-- Entries provided follows --
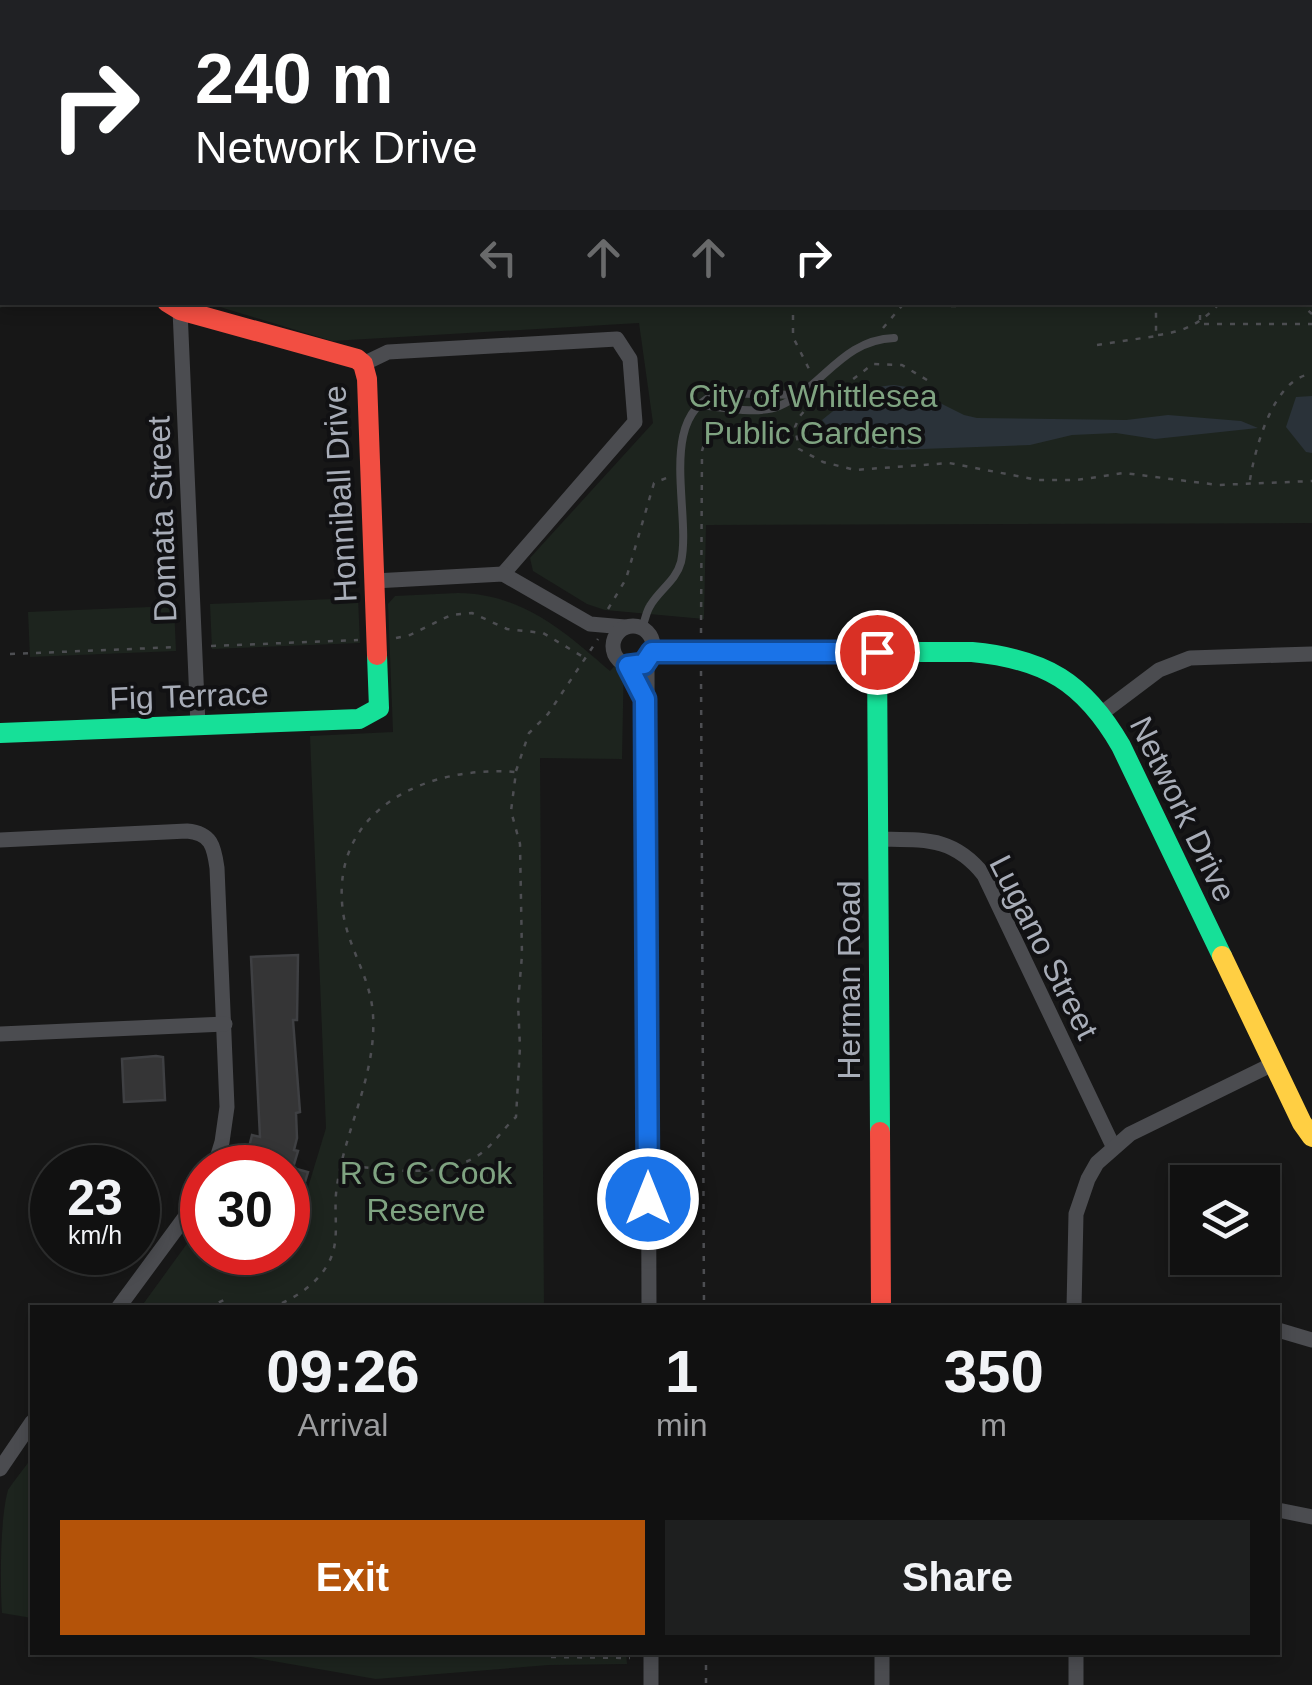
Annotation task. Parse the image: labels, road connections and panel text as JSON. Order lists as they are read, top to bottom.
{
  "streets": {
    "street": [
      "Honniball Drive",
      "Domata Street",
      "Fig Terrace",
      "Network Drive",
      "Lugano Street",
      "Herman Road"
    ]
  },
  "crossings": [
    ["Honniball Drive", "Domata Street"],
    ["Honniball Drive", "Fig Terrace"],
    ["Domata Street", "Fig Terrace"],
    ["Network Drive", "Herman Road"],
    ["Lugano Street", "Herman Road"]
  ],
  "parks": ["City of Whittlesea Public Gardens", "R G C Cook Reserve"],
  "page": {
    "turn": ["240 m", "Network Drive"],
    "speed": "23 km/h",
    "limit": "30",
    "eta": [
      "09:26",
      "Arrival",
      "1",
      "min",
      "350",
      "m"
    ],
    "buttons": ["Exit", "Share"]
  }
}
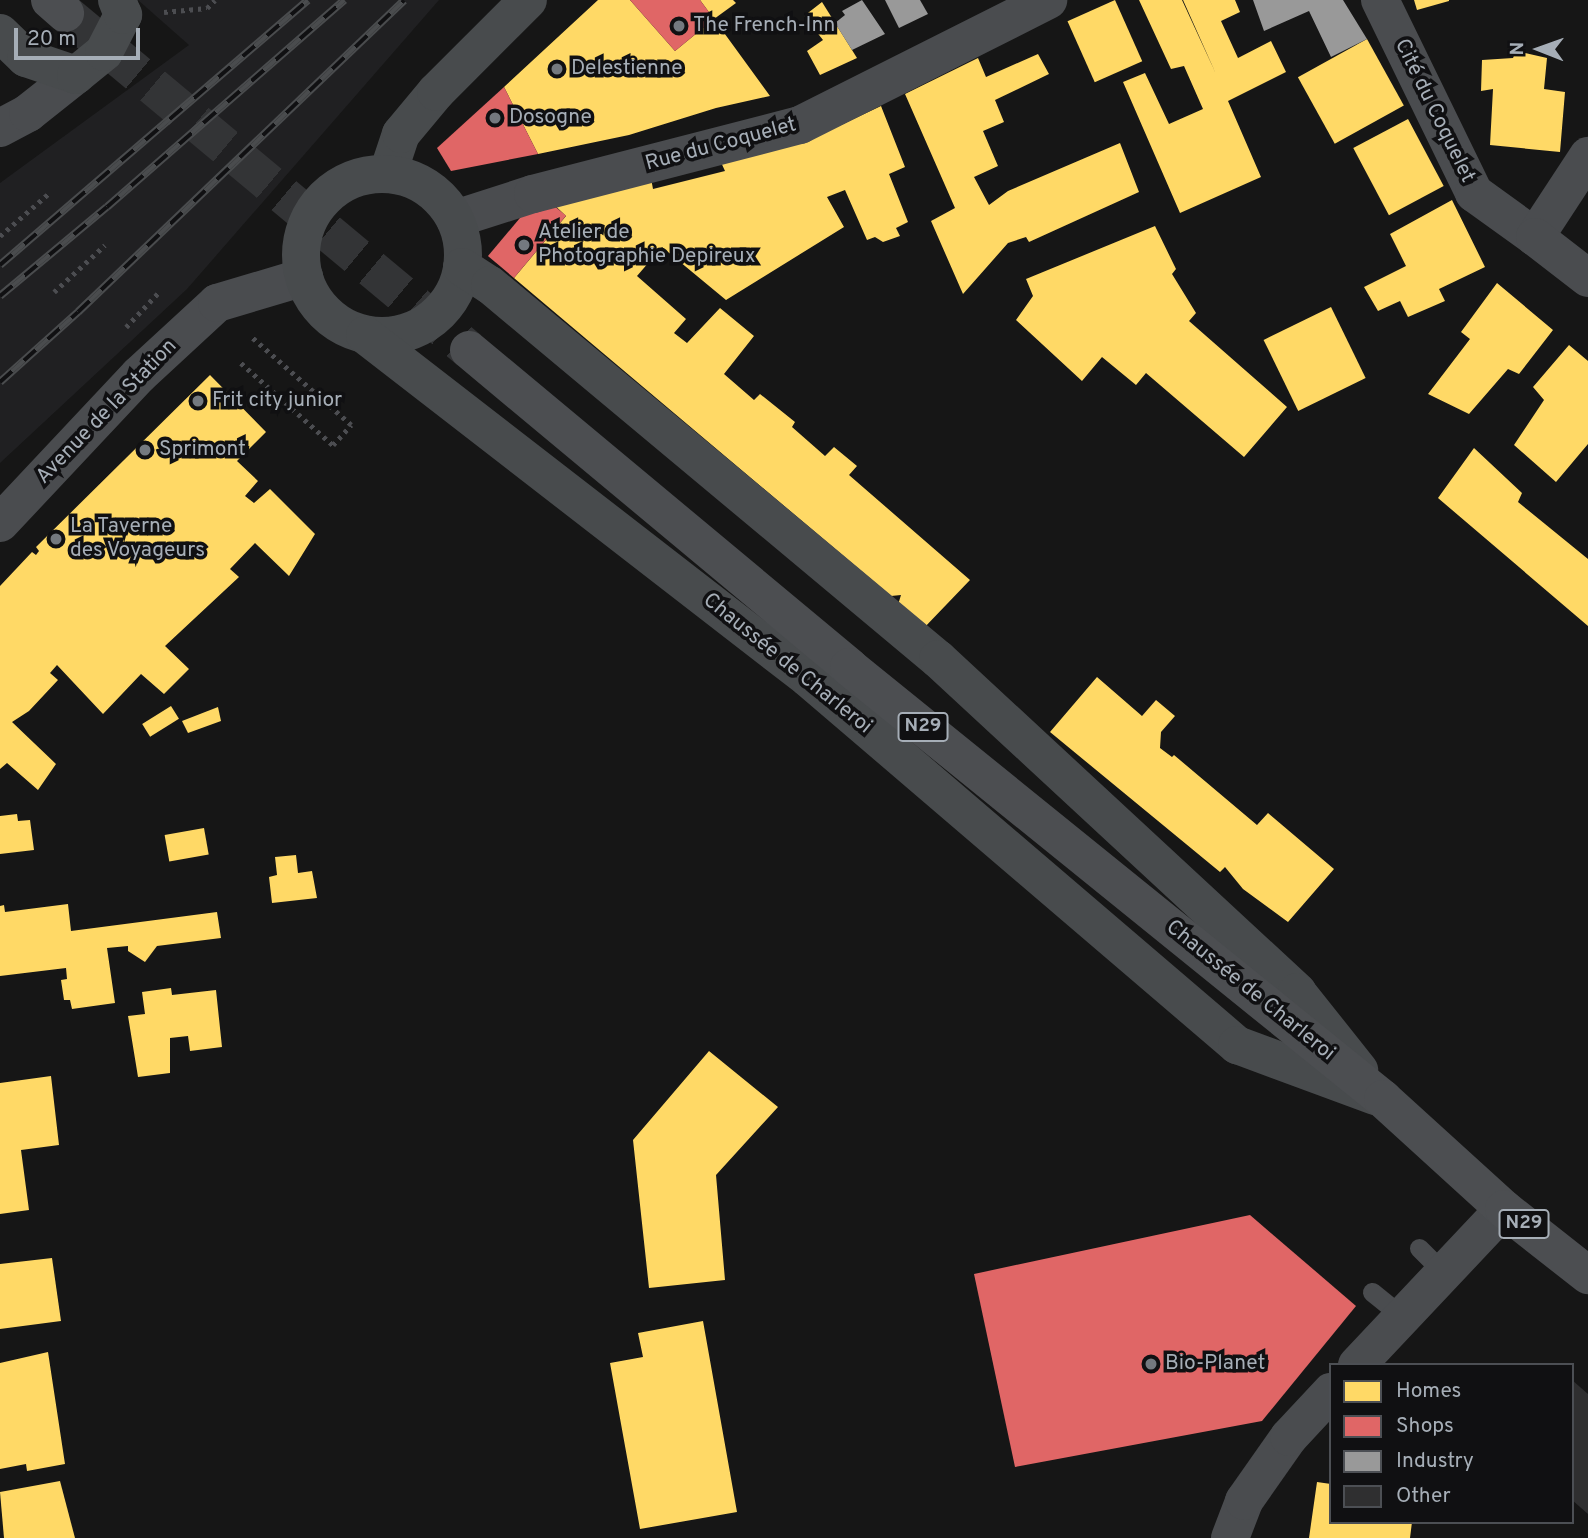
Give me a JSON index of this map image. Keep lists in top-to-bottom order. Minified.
-- Entries provided concluded --
What you will do: Could you give the listing above again word for word, without any pictures?

Task solution:
Annotation task. Parse the image: labels, road connections and panel text as JSON. Order lists as they are read, top to bottom.
{
  "streets": {
    "street": [
      "Honniball Drive",
      "Domata Street",
      "Fig Terrace",
      "Network Drive",
      "Lugano Street",
      "Herman Road"
    ]
  },
  "crossings": [
    ["Honniball Drive", "Domata Street"],
    ["Honniball Drive", "Fig Terrace"],
    ["Domata Street", "Fig Terrace"],
    ["Network Drive", "Herman Road"],
    ["Lugano Street", "Herman Road"]
  ],
  "parks": ["City of Whittlesea Public Gardens", "R G C Cook Reserve"],
  "page": {
    "turn": ["240 m", "Network Drive"],
    "speed": "23 km/h",
    "limit": "30",
    "eta": [
      "09:26",
      "Arrival",
      "1",
      "min",
      "350",
      "m"
    ],
    "buttons": ["Exit", "Share"]
  }
}
Give me a JSON index of this map image. Keep lists in top-to-bottom order. Minified.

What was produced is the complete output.